Eppure è proprio un giovane Sacco, ancora studente, il primo a entrare nelle grotte del Piemonte, affascinato dall’esplorazione di quei luoghi non certo privi di insidie se si considera le tecniche e i mezzi disponibili assai limitati.
Se ne occupò per tutta la vita e il suo primo lavoro speleologico su nove grotte della Val Casotto, venne pubblicato nel bollettino del CAI quando aveva solo vent’anni.
Per arricchire il dibattito e lo scambio tra studiosi, ma anche semplici appassionati, Sacco fu tra i fondatori del circolo “Urania” che aveva sede in un alloggio di sua proprietà, al quale erano ammessi tutti coloro che amavano discutere di temi scientifici.
Tra i frequentatori più assidui c’era Don Pietro Franchetti, noto per aver messo insieme una pregevole raccolta di colibrì, visibile ancora oggi nell’omonimo museo torinese.
Un'opera monumentale
La geologia e la paleontologia rimarranno per Sacco il fulcro dei suoi interessi e delle pubblicazioni.
Nel 1887 riprende l’opera di Bellardi: I molluschi dei terreni terziari del Piemonte e della Liguria e nel 1890 completa il sesto volume, lasciato incompiuto dal maestro, mentre il trentesimo verrà dato alle stampe nel 1904.
Si tratta di un’opera monumentale, con 12.299 illustrazioni di conchiglie fossili descritte, che documenta importanti raccolte in massima parte andate distrutte in seguito ai bombardamenti durante la seconda guerra mondiale.
Quel che resta della Collezione Bellardi e Sacco è conservata ancora oggi al Museo di geologia e paleontologia dell’Università di Torino.
Nel corso della sua prolifica carriera, Sacco fu autore di più di seicentotrenta pubblicazioni su varie discipline connesse alle scienze della Terra.

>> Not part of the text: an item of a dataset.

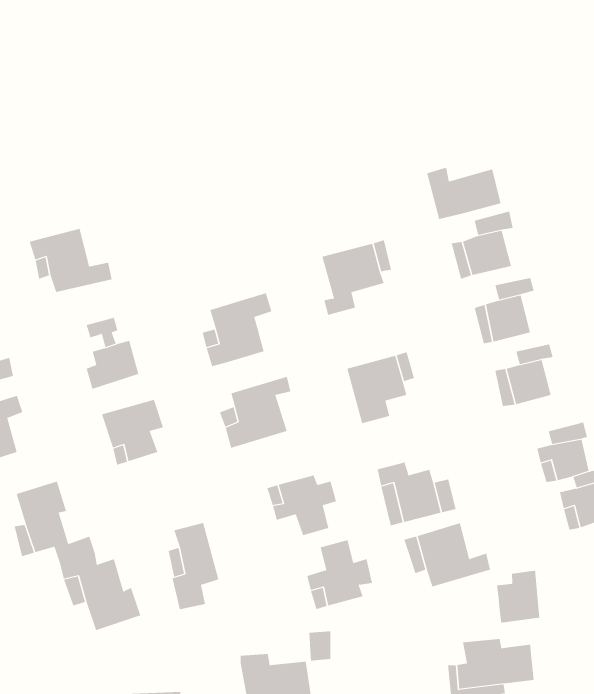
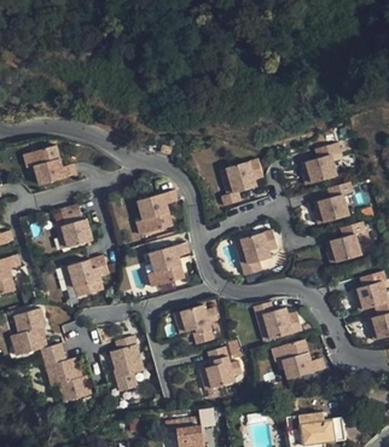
building: [426,167,501,220] -> none
building: [497,570,540,623] -> none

Pubblicò oltre sessanta lavori di paleontologia e i suoi studi sui ghiacciai alpini, novantaquattro in tutto, corredati da un ampio apparato fotografico, sono oggi una preziosa testimonianza del ritiro dei ghiacci a causa dei mutamenti climatici.
Federico Sacco muore a Torino nel 1948 all'età di 84 anni. Sul Bollettino del Comitato Glaciologico Italiano viene ricordato con queste parole: “Nessun altro come Sacco compì tanta opera nel campo della glaciologia e con tanto appassionato fervore: da tutta l'opera del grande Maestro traspare il fascino che su di lui esercitarono i grandi spettacoli della natura”.